## Short task
Repeat the lines below word for word, leaving out the pictures.

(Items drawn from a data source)
§

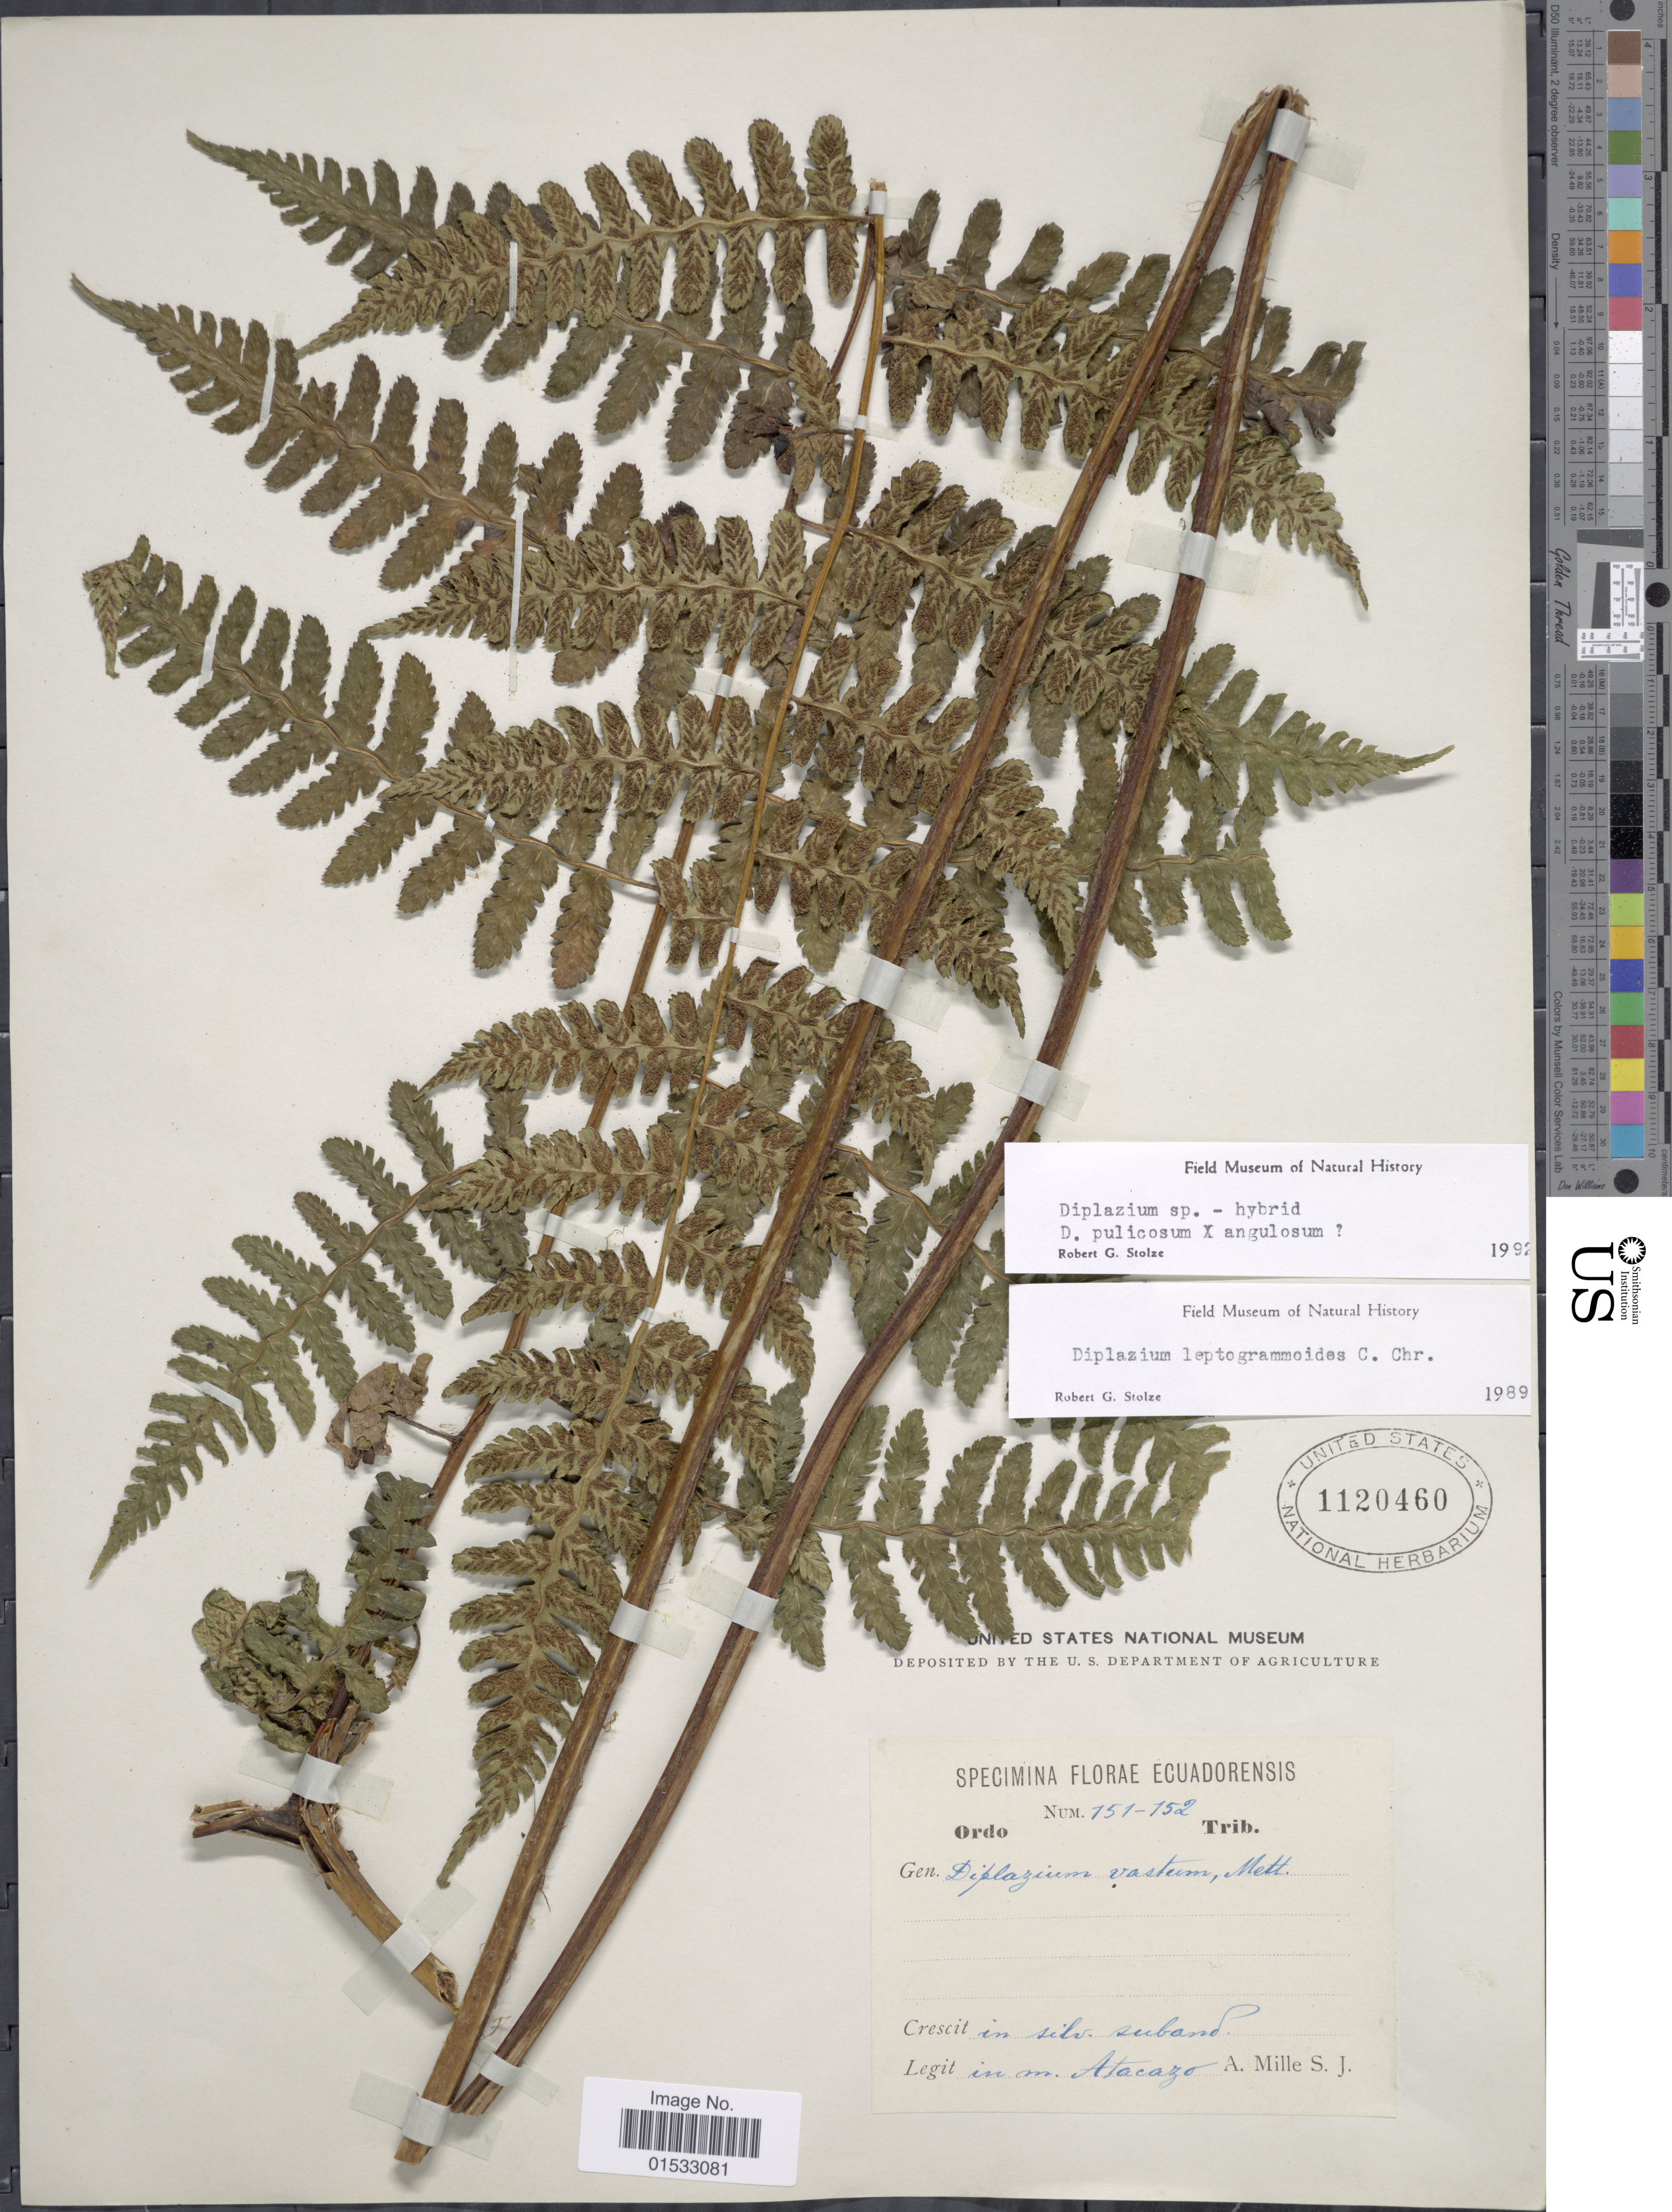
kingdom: Plantae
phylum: Tracheophyta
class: Polypodiopsida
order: Polypodiales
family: Athyriaceae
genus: Diplazium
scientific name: Diplazium pulicosum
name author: (Hook.) T. Moore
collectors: A. Mille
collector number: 151-152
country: Ecuador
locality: In m. Atacazo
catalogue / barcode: US 1120460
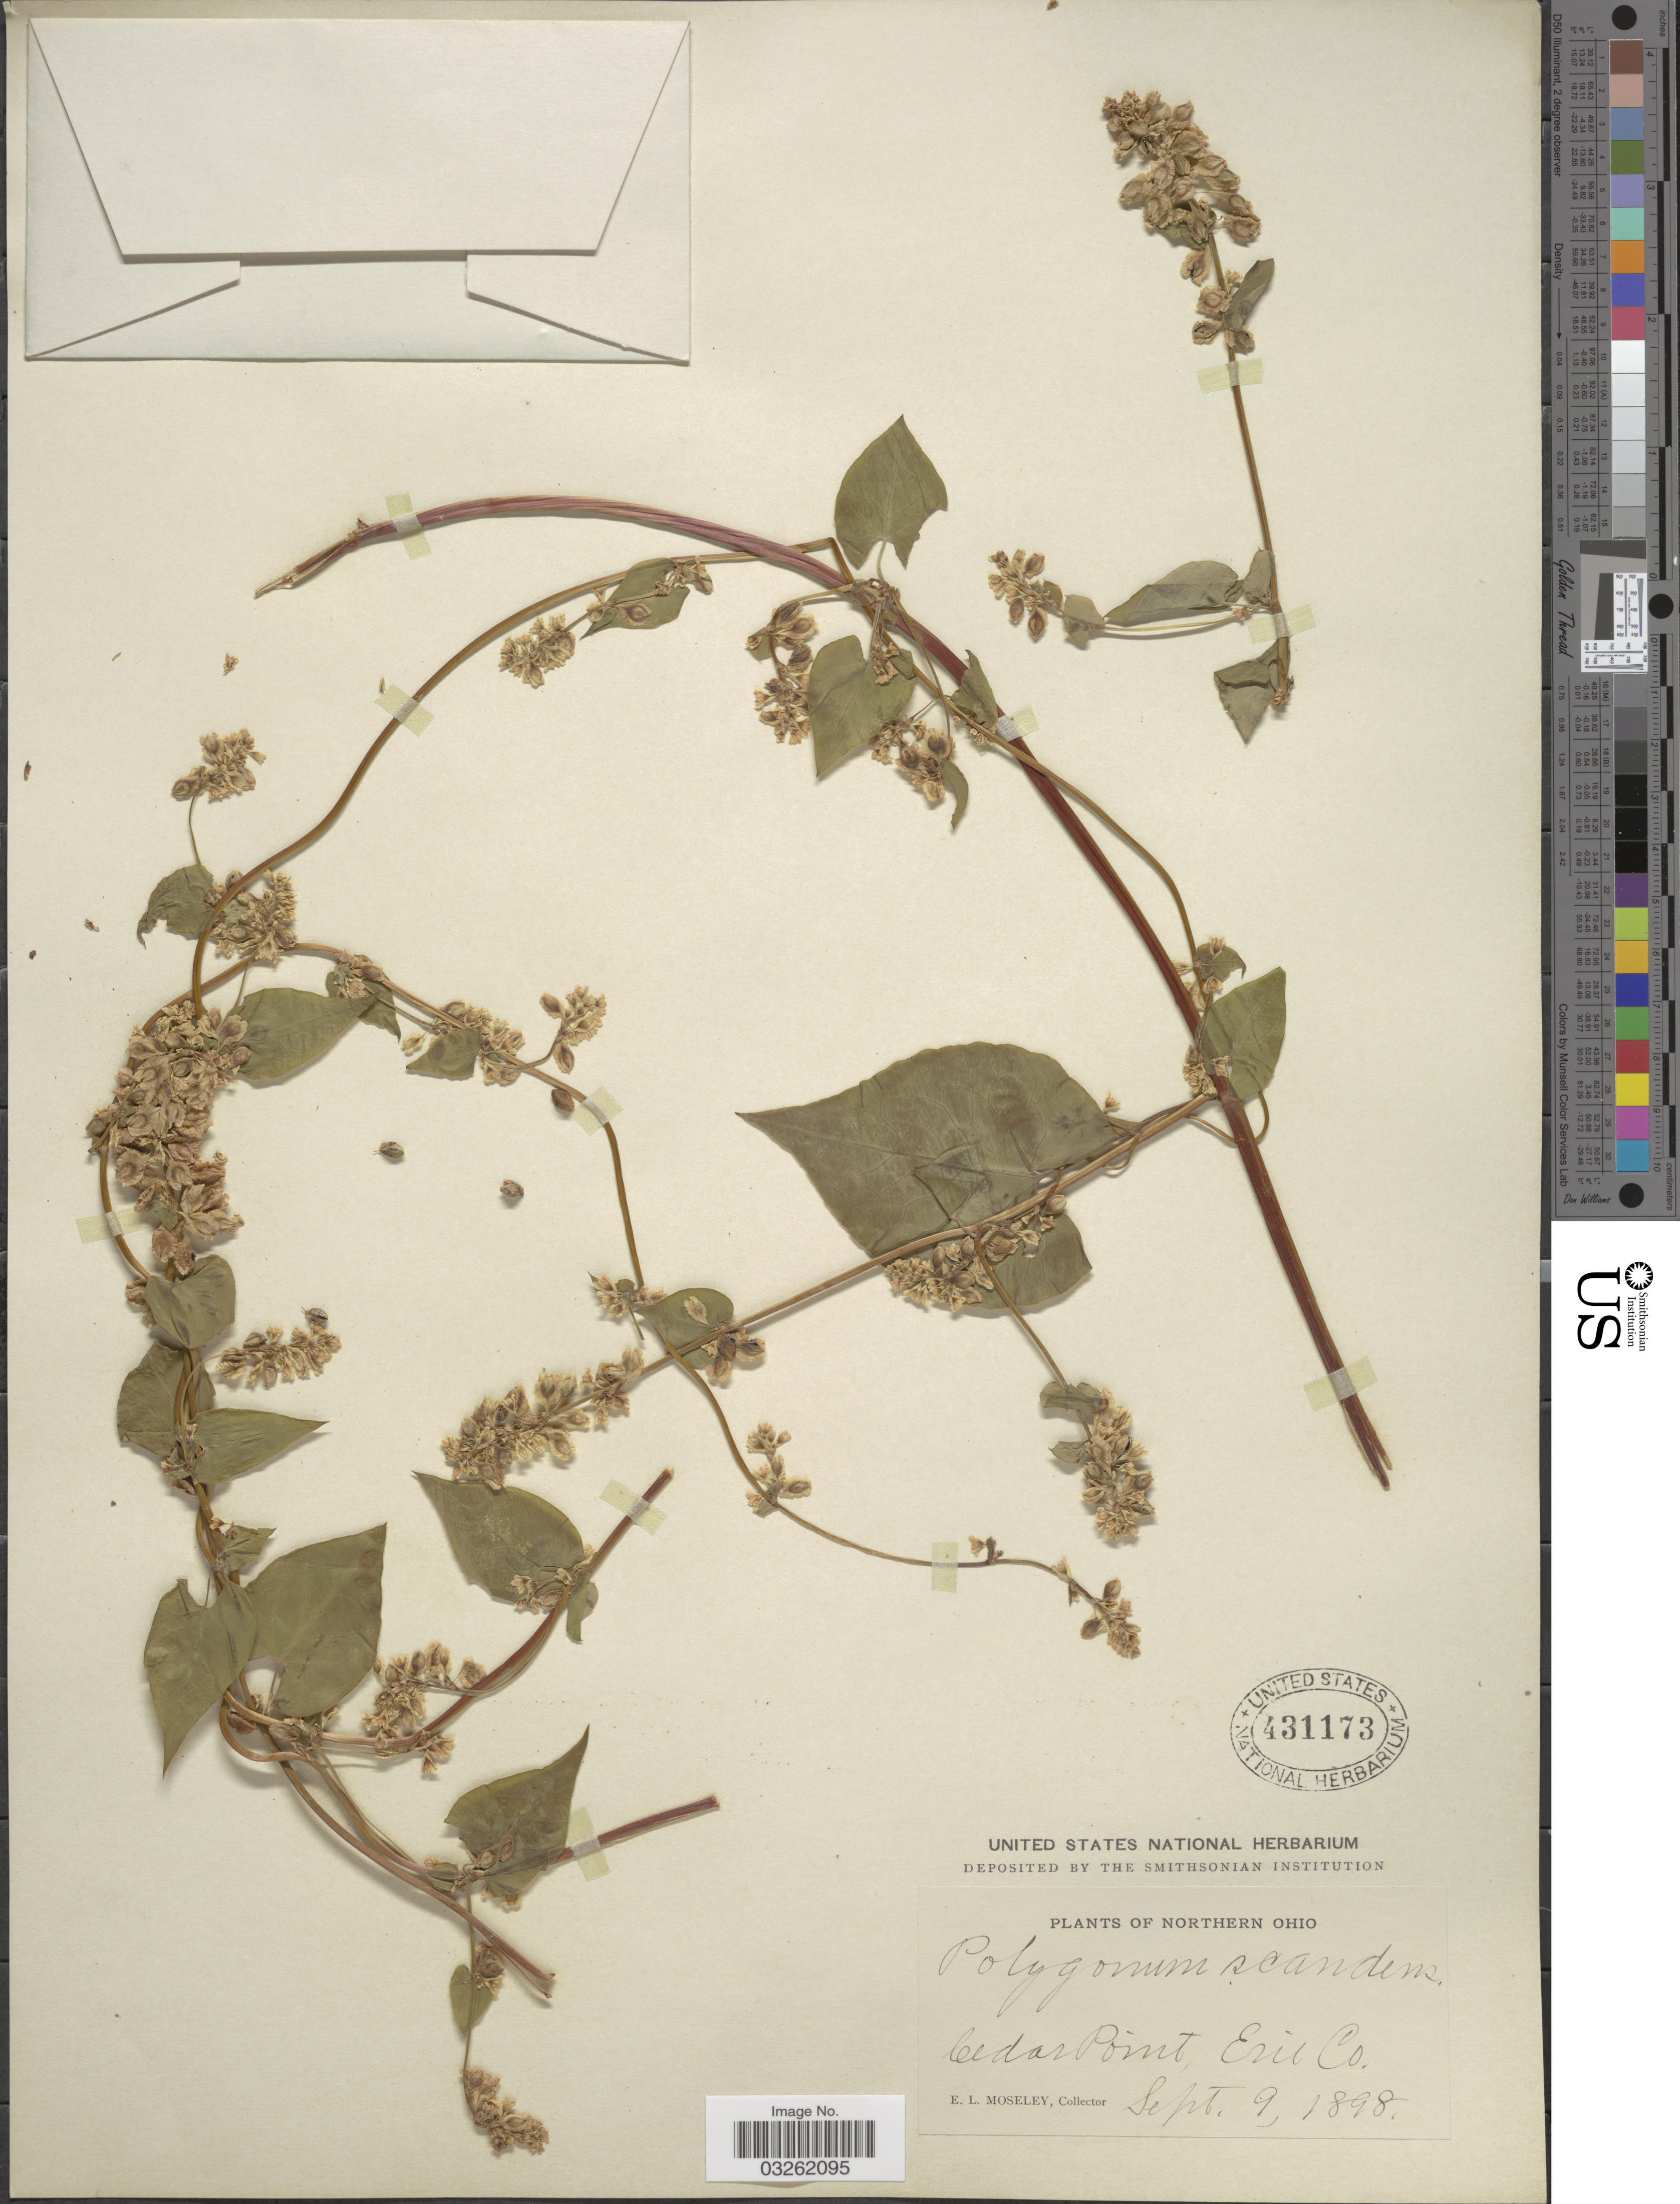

§

## The answer
kingdom: Plantae
phylum: Tracheophyta
class: Polypodiopsida
order: Polypodiales
family: Athyriaceae
genus: Diplazium
scientific name: Diplazium pulicosum
name author: (Hook.) T. Moore
collectors: A. Mille
collector number: 151-152
country: Ecuador
locality: In m. Atacazo
catalogue / barcode: US 1120460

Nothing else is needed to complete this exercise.